A bigger problem, I think, is the bad smell given off by the stories about donations of clothes, glasses and free tickets. Yes, they are all within the rules, but I think they a) look a bit dodgy, and b) more damagingly, look a bit ridiculous. Looking ridiculous is a very dangerous place for a political party to be, because if you are not seen as serious and by extension competent then it is harder to convince people you are going to make their lives better.
Also, it’s easy to see what will lift perceptions of Starmer and the government’s effectiveness: it is the government actually delivering things, particularly on the NHS (more than two-thirds of people tell Ipsos that turning around the NHS is the most important of Labour’s five missions — just 22 per cent currently think they are doing a good job of delivering that, though). And, as Alex Thomas notes in a smart blog over at the Institute for Government, some of this is about weaknesses at the centre of government that Starmer could and should fix.
Given that “invent time travel and don’t accept three grands’ worth of glasses” is not an option, it is a political wound that Starmer will just have to live with. He’ll have to hope it is a political wound like “David Cameron driving his bicycle to work with a car driving behind him”, which kept coming up in focus groups throughout his premiership but did not stop him winning. Rather that than a political wound like “Boris Johnson’s illegal lockdown-breaking parties”.
But the good news for Starmer is that people don’t think much of the Conservatives either: indeed Labour is still more popular (or more accurately they are less unpopular) than the Tory party overall.
While many more people voted for minor parties at the last election than for a century — excellent column by Robert Shrimsley on that here — my instinct is that how people feel about the two biggest parties is still the most important variable. People understand perfectly well how our electoral system works. If you were voting for a smaller party to Labour’s left, like the Greens, both your level of enthusiasm for Labour and the amount you feared a Conservative government mattered. If you were voting for the Liberal Democrats, your antipathy to the Tory party and your lack of concern about a Labour government mattered. And if you were voting Reform, your indifference to the Conservative party and your willingness to facilitate a Labour victory mattered.

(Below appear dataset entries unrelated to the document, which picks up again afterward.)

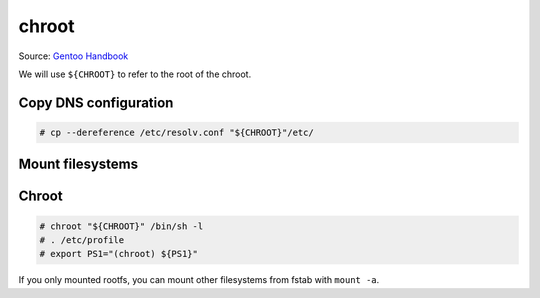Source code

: chroot
======

Source: `Gentoo Handbook <https://wiki.gentoo.org/wiki/Handbook:AMD64/Installation/Base#Copy_DNS_info>`_

We will use ``${CHROOT}`` to refer to the root of the chroot.

Copy DNS configuration
----------------------

.. code-block:: console

   # cp --dereference /etc/resolv.conf "${CHROOT}"/etc/

Mount filesystems
-----------------

.. code-block:: console
   :caption: Mount proc, sys, dev and run

   # mount --types proc /proc "${CHROOT}"/proc
   # mount --rbind /sys "${CHROOT}"/sys
   # mount --make-rslave "${CHROOT}"/sys
   # mount --rbind /dev "${CHROOT}"/dev
   # mount --make-rslave "${CHROOT}"/dev
   # mount --bind /run "${CHROOT}"/run
   # mount --make-slave "${CHROOT}"/run

.. code-block:: console
   :caption: Mount tmpfs

   # test -L /dev/shm && rm /dev/shm && mkdir /dev/shm
   # mount --types tmpfs --options nosuid,nodev,noexec,mode=1777 shm /dev/shm
   # mount --types tmpfs --options nosuid,nodev,noexec,mode=1777 none "${CHROOT}"/tmp

Chroot
------

.. code-block:: console

   # chroot "${CHROOT}" /bin/sh -l
   # . /etc/profile
   # export PS1="(chroot) ${PS1}"

If you only mounted rootfs, you can mount other filesystems
from fstab with ``mount -a``.
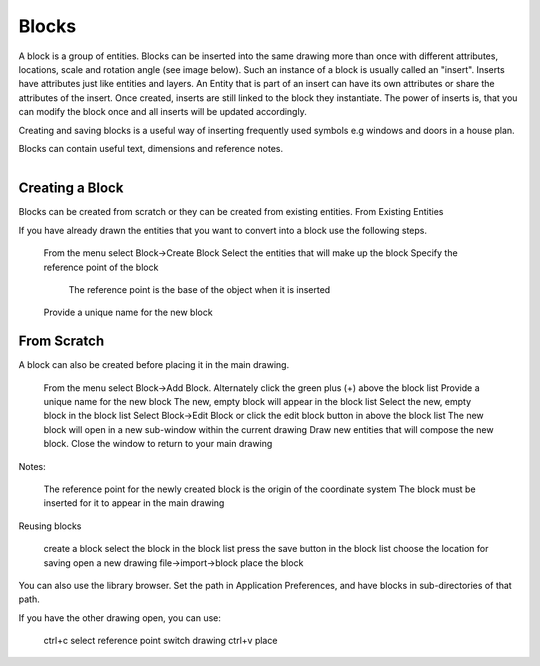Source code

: .. _blocks:


Blocks
======

A block is a group of entities. Blocks can be inserted into the same drawing more than once with different attributes, locations, scale and rotation angle (see image below). Such an instance of a block is usually called an "insert". Inserts have attributes just like entities and layers. An Entity that is part of an insert can have its own attributes or share the attributes of the insert. Once created, inserts are still linked to the block they instantiate. The power of inserts is, that you can modify the block once and all inserts will be updated accordingly.

Creating and saving blocks is a useful way of inserting frequently used symbols e.g windows and doors in a house plan.

Blocks can contain useful text, dimensions and reference notes.

..  figure:: /images/guide_block.png
    :width: 740px
    :align: right
    :height: 402px
    :alt: LibreCAD Blocks


Creating a Block
----------------

Blocks can be created from scratch or they can be created from existing entities.
From Existing Entities

If you have already drawn the entities that you want to convert into a block use the following steps.

    From the menu select Block->Create Block
    Select the entities that will make up the block
    Specify the reference point of the block
        The reference point is the base of the object when it is inserted
    Provide a unique name for the new block


From Scratch
------------

A block can also be created before placing it in the main drawing.

    From the menu select Block->Add Block. Alternately click the green plus (+) above the block list
    Provide a unique name for the new block
    The new, empty block will appear in the block list
    Select the new, empty block in the block list
    Select Block->Edit Block or click the edit block button in above the block list
    The new block will open in a new sub-window within the current drawing
    Draw new entities that will compose the new block.
    Close the window to return to your main drawing

Notes:

    The reference point for the newly created block is the origin of the coordinate system
    The block must be inserted for it to appear in the main drawing

Reusing blocks

    create a block
    select the block in the block list
    press the save button in the block list
    choose the location for saving
    open a new drawing
    file->import->block
    place the block

You can also use the library browser. Set the path in Application Preferences, and have blocks in sub-directories of that path.

If you have the other drawing open, you can use:

    ctrl+c
    select reference point
    switch drawing
    ctrl+v
    place

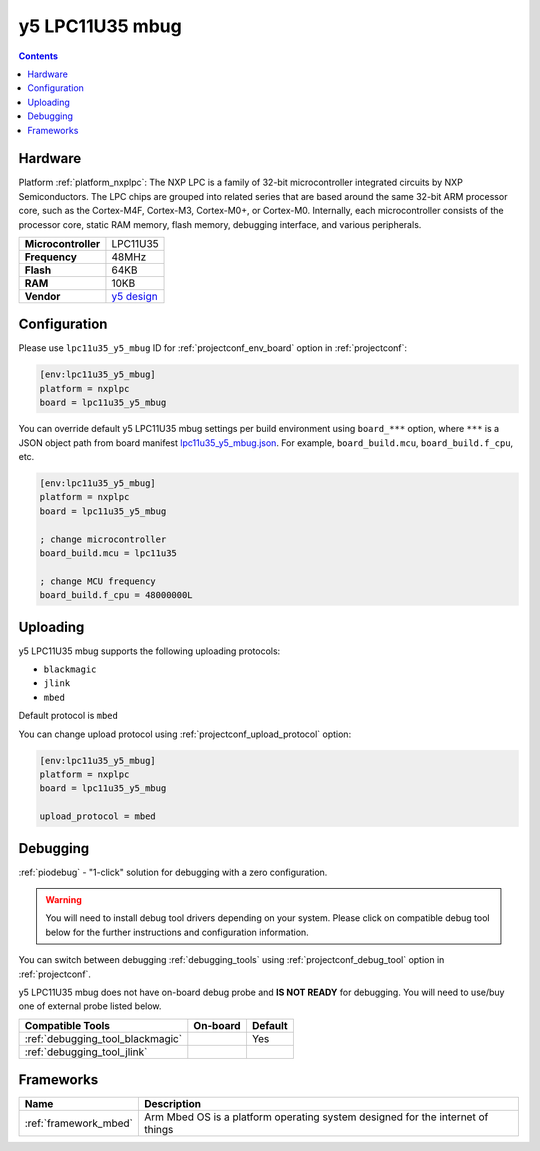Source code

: ..  Copyright (c) 2014-present PlatformIO <contact@platformio.org>
    Licensed under the Apache License, Version 2.0 (the "License");
    you may not use this file except in compliance with the License.
    You may obtain a copy of the License at
       http://www.apache.org/licenses/LICENSE-2.0
    Unless required by applicable law or agreed to in writing, software
    distributed under the License is distributed on an "AS IS" BASIS,
    WITHOUT WARRANTIES OR CONDITIONS OF ANY KIND, either express or implied.
    See the License for the specific language governing permissions and
    limitations under the License.

.. _board_nxplpc_lpc11u35_y5_mbug:

y5 LPC11U35 mbug
================

.. contents::

Hardware
--------

Platform :ref:`platform_nxplpc`: The NXP LPC is a family of 32-bit microcontroller integrated circuits by NXP Semiconductors. The LPC chips are grouped into related series that are based around the same 32-bit ARM processor core, such as the Cortex-M4F, Cortex-M3, Cortex-M0+, or Cortex-M0. Internally, each microcontroller consists of the processor core, static RAM memory, flash memory, debugging interface, and various peripherals.

.. list-table::

  * - **Microcontroller**
    - LPC11U35
  * - **Frequency**
    - 48MHz
  * - **Flash**
    - 64KB
  * - **RAM**
    - 10KB
  * - **Vendor**
    - `y5 design <https://developer.mbed.org/platforms/Y5-LPC11U35-MBUG/?utm_source=platformio.org&utm_medium=docs>`__


Configuration
-------------

Please use ``lpc11u35_y5_mbug`` ID for :ref:`projectconf_env_board` option in :ref:`projectconf`:

.. code-block:: ini

  [env:lpc11u35_y5_mbug]
  platform = nxplpc
  board = lpc11u35_y5_mbug

You can override default y5 LPC11U35 mbug settings per build environment using
``board_***`` option, where ``***`` is a JSON object path from
board manifest `lpc11u35_y5_mbug.json <https://github.com/platformio/platform-nxplpc/blob/master/boards/lpc11u35_y5_mbug.json>`_. For example,
``board_build.mcu``, ``board_build.f_cpu``, etc.

.. code-block:: ini

  [env:lpc11u35_y5_mbug]
  platform = nxplpc
  board = lpc11u35_y5_mbug

  ; change microcontroller
  board_build.mcu = lpc11u35

  ; change MCU frequency
  board_build.f_cpu = 48000000L


Uploading
---------
y5 LPC11U35 mbug supports the following uploading protocols:

* ``blackmagic``
* ``jlink``
* ``mbed``

Default protocol is ``mbed``

You can change upload protocol using :ref:`projectconf_upload_protocol` option:

.. code-block:: ini

  [env:lpc11u35_y5_mbug]
  platform = nxplpc
  board = lpc11u35_y5_mbug

  upload_protocol = mbed

Debugging
---------

:ref:`piodebug` - "1-click" solution for debugging with a zero configuration.

.. warning::
    You will need to install debug tool drivers depending on your system.
    Please click on compatible debug tool below for the further
    instructions and configuration information.

You can switch between debugging :ref:`debugging_tools` using
:ref:`projectconf_debug_tool` option in :ref:`projectconf`.

y5 LPC11U35 mbug does not have on-board debug probe and **IS NOT READY** for debugging. You will need to use/buy one of external probe listed below.

.. list-table::
  :header-rows:  1

  * - Compatible Tools
    - On-board
    - Default
  * - :ref:`debugging_tool_blackmagic`
    - 
    - Yes
  * - :ref:`debugging_tool_jlink`
    - 
    - 

Frameworks
----------
.. list-table::
    :header-rows:  1

    * - Name
      - Description

    * - :ref:`framework_mbed`
      - Arm Mbed OS is a platform operating system designed for the internet of things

Both parties have major challenges to overcome over the next five years. In some ways, the biggest question is whether you would rather be the prime minister having to turn around the condition of the country’s public services and infrastructure, or the leader of the opposition having to turn around a tattered brand.
Now try this
I had a lovely time last night seeing the terrific Laura Misch at the Union Chapel. You can listen to her brilliant new album Sample the Earth here, which I will be doing myself as I take the train to Liverpool for the Labour party conference.